__Your task__. Copy out, word for word, everything in the Mother's Day walk text from "The geese, however, were" down to "protect our babies.".
### Text under study ###
Let me start with recounting how my Mother’s Day began. My mom and I went on a walk with Rebecca and her son Alex (four generations!) by the waterfront trail where we live.

Three Women Mothers Day - On Christian Women & Mother Bears

At the waterfront trail, we found a number of geese families, together with about a dozen goslings each.

Watching Geese Alex - On Christian Women & Mother Bears

My grandson’s favourite things in the world are ducks and geese, and these were our first sightings of babies. So it was a BIG DEAL.

The geese, however, were not very peaceful. Four of them kept fighting, because the babies kept swimming back and forth between different adults, and it seems like the adults were laying claim and stating ownership of said babies. Alex was thrilled by all the honking and wing flapping.

But that’s what mothers do. We fight to protect our babies.

That’s good and right.
### Information shown ###
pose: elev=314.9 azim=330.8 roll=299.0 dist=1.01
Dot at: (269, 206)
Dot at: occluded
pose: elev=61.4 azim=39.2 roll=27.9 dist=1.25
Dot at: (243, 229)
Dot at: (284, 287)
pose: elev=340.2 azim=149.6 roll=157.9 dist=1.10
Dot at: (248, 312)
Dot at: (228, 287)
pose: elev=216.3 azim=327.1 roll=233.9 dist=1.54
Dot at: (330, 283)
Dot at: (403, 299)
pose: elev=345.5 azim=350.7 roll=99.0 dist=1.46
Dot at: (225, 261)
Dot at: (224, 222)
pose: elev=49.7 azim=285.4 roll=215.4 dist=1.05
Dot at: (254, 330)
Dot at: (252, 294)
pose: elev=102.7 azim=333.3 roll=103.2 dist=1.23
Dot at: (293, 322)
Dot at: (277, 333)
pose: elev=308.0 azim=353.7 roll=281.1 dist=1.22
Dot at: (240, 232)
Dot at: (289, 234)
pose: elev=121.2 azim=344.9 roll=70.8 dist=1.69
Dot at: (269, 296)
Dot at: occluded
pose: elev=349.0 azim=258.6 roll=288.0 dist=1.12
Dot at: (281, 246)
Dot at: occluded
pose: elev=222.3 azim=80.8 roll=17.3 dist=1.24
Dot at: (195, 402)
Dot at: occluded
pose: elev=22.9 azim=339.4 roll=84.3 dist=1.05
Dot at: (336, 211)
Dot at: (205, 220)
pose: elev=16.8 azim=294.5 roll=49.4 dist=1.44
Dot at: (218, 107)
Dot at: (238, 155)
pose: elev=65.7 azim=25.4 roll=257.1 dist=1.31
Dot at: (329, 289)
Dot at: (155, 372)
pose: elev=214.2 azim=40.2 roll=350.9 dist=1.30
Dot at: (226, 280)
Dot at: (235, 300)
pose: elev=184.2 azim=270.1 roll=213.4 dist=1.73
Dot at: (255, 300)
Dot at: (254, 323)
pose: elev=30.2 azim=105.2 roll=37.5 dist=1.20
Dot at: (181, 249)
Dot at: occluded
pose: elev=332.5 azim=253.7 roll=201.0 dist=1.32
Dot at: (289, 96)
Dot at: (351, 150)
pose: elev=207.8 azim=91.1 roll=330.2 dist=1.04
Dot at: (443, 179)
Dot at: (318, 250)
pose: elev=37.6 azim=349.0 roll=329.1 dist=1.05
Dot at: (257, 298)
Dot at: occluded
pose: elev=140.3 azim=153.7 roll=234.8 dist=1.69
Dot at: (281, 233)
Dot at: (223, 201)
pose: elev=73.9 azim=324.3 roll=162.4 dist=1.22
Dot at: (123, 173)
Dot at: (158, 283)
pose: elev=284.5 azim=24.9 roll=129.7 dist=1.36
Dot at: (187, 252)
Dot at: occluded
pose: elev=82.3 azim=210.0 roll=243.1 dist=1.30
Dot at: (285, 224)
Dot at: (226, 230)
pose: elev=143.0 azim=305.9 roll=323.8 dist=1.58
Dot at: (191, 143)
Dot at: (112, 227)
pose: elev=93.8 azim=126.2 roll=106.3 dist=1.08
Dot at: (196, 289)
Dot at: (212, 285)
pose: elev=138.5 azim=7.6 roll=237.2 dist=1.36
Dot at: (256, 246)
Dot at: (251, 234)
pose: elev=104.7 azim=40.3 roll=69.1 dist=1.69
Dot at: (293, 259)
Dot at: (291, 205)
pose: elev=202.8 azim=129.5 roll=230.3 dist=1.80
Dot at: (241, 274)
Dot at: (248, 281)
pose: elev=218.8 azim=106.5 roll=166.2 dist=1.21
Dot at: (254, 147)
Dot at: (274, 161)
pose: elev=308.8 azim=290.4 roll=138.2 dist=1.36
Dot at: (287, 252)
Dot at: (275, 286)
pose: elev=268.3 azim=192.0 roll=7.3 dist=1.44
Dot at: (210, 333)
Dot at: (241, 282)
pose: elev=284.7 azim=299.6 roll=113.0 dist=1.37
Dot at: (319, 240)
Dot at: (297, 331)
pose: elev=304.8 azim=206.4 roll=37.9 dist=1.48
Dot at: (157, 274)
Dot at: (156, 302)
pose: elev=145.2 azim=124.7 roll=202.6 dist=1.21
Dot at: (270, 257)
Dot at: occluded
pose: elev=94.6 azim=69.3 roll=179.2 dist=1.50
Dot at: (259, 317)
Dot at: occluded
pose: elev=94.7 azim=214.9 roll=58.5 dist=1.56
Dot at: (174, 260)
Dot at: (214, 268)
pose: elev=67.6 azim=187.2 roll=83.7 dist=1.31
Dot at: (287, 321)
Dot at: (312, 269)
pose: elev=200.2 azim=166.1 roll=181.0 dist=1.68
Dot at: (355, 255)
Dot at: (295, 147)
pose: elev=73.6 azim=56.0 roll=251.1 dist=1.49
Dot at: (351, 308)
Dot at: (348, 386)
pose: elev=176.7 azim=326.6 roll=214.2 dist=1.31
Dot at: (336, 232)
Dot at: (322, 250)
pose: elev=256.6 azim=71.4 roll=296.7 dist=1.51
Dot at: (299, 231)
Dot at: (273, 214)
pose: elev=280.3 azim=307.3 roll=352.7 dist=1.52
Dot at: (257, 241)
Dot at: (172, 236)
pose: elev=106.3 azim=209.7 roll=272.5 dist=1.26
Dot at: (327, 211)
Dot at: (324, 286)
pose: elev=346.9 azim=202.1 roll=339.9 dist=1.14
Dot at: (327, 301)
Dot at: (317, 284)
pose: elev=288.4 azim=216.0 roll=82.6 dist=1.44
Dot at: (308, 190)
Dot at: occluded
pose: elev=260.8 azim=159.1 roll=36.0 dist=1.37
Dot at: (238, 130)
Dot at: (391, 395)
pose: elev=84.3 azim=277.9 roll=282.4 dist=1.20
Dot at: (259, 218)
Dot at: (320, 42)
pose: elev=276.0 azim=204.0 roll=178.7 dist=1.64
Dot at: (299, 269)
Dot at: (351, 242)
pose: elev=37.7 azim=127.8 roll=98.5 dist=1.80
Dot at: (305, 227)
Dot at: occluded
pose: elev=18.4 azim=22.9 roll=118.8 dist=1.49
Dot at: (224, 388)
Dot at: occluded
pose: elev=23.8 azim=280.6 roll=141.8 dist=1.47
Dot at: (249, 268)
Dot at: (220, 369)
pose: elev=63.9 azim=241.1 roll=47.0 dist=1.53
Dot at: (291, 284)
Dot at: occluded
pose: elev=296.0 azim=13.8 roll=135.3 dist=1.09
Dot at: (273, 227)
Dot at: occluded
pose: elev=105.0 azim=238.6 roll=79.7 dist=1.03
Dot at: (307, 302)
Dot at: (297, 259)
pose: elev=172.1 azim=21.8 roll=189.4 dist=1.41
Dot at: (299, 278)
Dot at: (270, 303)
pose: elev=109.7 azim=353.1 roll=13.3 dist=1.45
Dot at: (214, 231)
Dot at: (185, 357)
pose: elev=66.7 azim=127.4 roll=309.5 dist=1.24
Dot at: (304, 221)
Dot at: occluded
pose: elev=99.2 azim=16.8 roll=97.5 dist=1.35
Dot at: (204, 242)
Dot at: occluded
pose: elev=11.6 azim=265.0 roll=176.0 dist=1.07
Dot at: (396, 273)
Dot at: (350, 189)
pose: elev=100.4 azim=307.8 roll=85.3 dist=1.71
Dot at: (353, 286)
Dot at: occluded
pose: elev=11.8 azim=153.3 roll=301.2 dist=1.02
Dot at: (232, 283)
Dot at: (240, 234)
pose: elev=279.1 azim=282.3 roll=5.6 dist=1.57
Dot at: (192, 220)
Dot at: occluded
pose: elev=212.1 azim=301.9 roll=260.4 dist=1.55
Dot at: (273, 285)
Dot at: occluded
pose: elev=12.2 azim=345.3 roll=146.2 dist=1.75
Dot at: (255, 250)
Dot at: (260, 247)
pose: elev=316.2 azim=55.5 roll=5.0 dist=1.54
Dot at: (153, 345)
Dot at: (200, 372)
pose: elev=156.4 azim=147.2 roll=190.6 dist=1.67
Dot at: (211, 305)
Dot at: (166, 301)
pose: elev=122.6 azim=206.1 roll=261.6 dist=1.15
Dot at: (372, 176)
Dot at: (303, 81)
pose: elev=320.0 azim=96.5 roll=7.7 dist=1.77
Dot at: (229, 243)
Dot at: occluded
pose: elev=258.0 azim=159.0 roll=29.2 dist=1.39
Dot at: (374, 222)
###
__Problem solution__.
The geese, however, were not very peaceful. Four of them kept fighting, because the babies kept swimming back and forth between different adults, and it seems like the adults were laying claim and stating ownership of said babies. Alex was thrilled by all the honking and wing flapping.

But that’s what mothers do. We fight to protect our babies.